══ EXTRAIT DU TEXTE

Le jeudi 24 février 2022 est une date qui restera dans l’Histoire comme celle du premier conflit entre deux pays du continent européen depuis la fin de la Seconde Guerre mondiale, il y a 77 ans. Alors que les prémisses de l’agression de l’Ukraine apparaissaient et que la Russie amassait des troupes à ses frontières ouest, j’écrivais il y a un mois « la Russie de Vladimir Poutine est mue par une volonté de restaurer sa fierté et sa grandeur passées ». Outre le fait que la grandeur d’un peuple est selon moi inversement proportionnelle à son agressivité, je ne pensais pas alors que le maître du Kremlin irait jusqu’à envahir un voisin qui ne représentait aucune menace, entrer dans un conflit aux multiples répercussions et braver le monde occidental.

════

**CONSIGNE**
Peux-tu afficher en entier, sans rien y changer, l'extrait sur l'invasion de l'Ukraine par la Russie ? Les données n'ont aucun rôle ici.

══ DONNÉES FOURNIES

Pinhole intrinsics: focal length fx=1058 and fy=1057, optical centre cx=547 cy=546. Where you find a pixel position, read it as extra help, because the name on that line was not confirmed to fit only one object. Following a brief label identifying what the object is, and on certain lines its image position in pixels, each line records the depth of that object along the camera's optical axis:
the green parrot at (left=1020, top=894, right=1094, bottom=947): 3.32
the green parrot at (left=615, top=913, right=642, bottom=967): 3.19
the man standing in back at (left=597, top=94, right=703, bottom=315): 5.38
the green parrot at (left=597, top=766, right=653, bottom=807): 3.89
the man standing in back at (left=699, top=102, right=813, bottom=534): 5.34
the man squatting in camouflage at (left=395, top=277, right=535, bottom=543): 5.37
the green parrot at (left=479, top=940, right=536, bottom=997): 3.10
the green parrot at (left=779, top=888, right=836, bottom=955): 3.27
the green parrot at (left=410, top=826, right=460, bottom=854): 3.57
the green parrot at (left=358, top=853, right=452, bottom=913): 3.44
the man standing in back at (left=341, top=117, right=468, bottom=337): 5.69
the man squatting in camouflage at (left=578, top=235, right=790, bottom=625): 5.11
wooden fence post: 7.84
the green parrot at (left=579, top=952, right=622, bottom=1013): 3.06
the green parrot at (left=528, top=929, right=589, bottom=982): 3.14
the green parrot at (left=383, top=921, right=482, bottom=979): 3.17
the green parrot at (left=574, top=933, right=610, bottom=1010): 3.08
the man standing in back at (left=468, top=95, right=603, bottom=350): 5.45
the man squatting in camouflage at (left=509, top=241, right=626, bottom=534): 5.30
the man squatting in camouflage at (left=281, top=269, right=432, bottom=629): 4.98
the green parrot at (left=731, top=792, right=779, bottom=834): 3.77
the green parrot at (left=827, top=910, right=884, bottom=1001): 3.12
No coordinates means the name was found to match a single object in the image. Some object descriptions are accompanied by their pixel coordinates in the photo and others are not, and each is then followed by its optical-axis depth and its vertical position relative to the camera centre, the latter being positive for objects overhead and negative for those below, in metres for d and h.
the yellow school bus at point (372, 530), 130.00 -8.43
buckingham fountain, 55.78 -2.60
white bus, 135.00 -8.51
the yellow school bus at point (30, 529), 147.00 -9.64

════
══ DONNÉES FOURNIES

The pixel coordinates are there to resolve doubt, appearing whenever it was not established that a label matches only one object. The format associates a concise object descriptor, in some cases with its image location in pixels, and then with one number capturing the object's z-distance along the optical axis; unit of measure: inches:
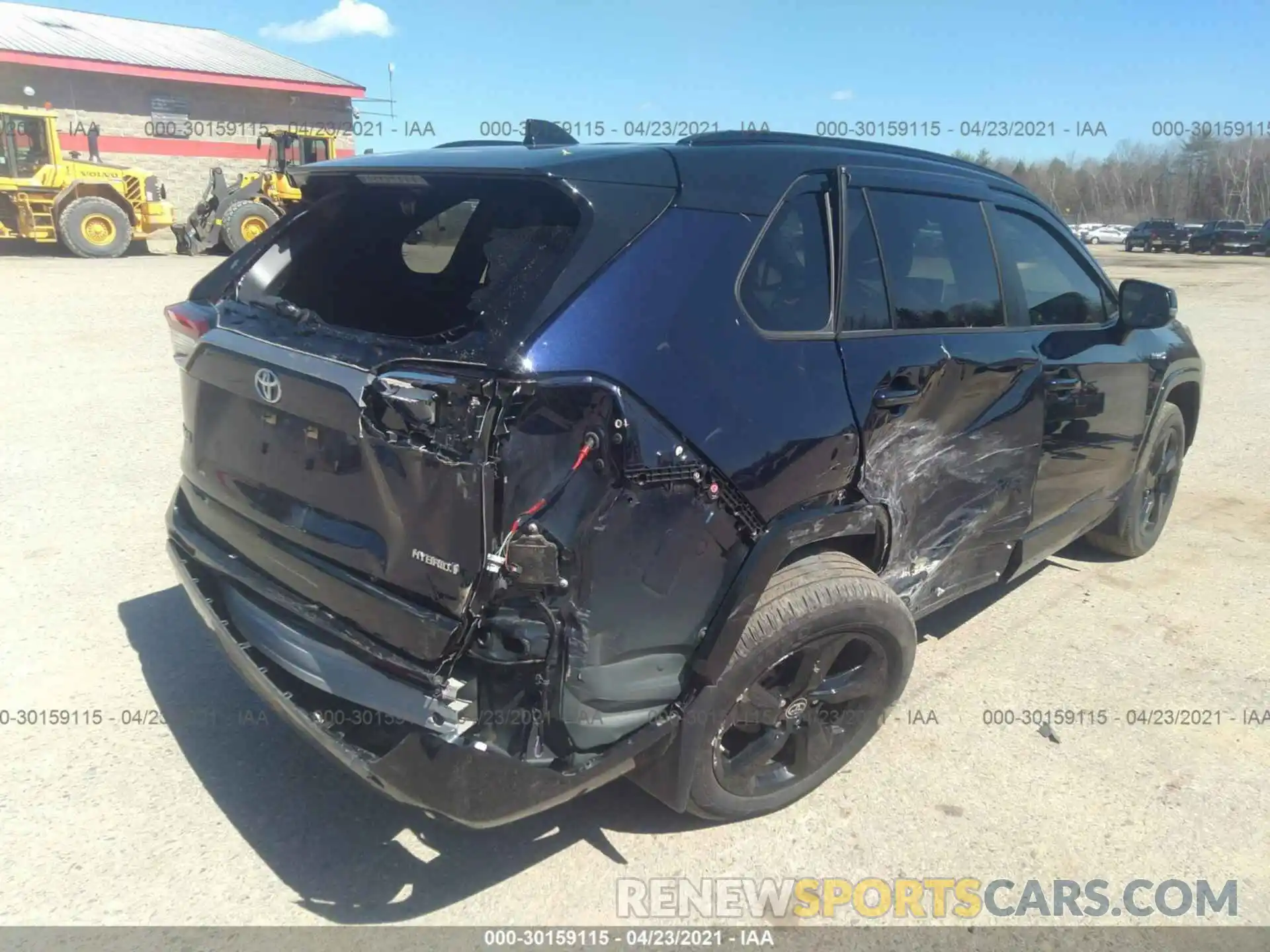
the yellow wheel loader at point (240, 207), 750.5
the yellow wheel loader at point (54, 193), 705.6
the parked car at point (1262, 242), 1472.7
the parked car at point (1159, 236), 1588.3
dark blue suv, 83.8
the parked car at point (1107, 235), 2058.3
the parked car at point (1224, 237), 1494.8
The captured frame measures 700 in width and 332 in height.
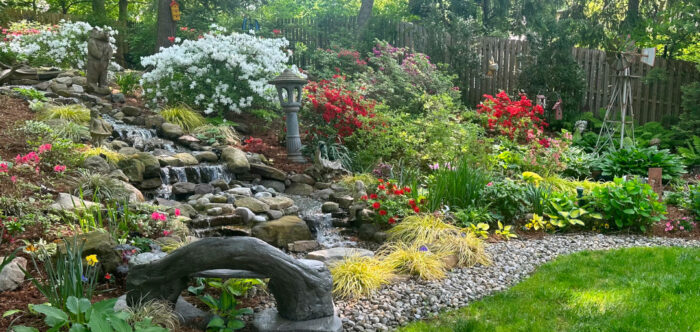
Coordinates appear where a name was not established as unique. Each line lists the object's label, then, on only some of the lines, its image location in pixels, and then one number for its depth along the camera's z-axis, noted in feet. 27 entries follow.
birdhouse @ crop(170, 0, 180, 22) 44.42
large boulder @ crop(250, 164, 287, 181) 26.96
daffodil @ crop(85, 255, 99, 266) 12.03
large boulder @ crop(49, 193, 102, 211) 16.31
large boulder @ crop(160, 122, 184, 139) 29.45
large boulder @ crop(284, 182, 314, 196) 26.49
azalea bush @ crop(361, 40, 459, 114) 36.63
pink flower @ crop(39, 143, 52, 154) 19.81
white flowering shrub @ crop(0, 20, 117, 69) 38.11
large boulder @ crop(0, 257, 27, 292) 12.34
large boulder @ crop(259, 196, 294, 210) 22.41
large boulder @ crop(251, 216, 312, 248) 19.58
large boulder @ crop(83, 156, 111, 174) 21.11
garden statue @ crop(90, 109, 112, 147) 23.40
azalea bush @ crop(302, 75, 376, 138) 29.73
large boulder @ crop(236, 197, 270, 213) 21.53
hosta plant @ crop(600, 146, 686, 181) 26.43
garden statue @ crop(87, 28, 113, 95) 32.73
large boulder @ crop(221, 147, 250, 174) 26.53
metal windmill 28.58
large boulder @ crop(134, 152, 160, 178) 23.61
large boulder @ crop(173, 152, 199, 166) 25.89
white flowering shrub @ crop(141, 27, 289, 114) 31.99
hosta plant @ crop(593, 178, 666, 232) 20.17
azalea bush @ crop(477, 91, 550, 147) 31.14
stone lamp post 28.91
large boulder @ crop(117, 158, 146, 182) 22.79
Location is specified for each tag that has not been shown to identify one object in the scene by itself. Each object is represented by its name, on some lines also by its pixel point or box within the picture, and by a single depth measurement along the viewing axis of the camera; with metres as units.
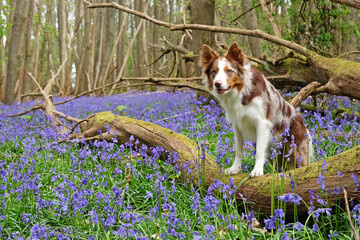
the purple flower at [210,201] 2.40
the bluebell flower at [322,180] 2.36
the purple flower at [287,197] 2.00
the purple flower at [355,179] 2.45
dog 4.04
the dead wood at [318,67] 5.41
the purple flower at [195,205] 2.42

════

**RÉPONSE**
Le jeudi 24 février 2022 est une date qui restera dans l’Histoire comme celle du premier conflit entre deux pays du continent européen depuis la fin de la Seconde Guerre mondiale, il y a 77 ans. Alors que les prémisses de l’agression de l’Ukraine apparaissaient et que la Russie amassait des troupes à ses frontières ouest, j’écrivais il y a un mois « la Russie de Vladimir Poutine est mue par une volonté de restaurer sa fierté et sa grandeur passées ». Outre le fait que la grandeur d’un peuple est selon moi inversement proportionnelle à son agressivité, je ne pensais pas alors que le maître du Kremlin irait jusqu’à envahir un voisin qui ne représentait aucune menace, entrer dans un conflit aux multiples répercussions et braver le monde occidental.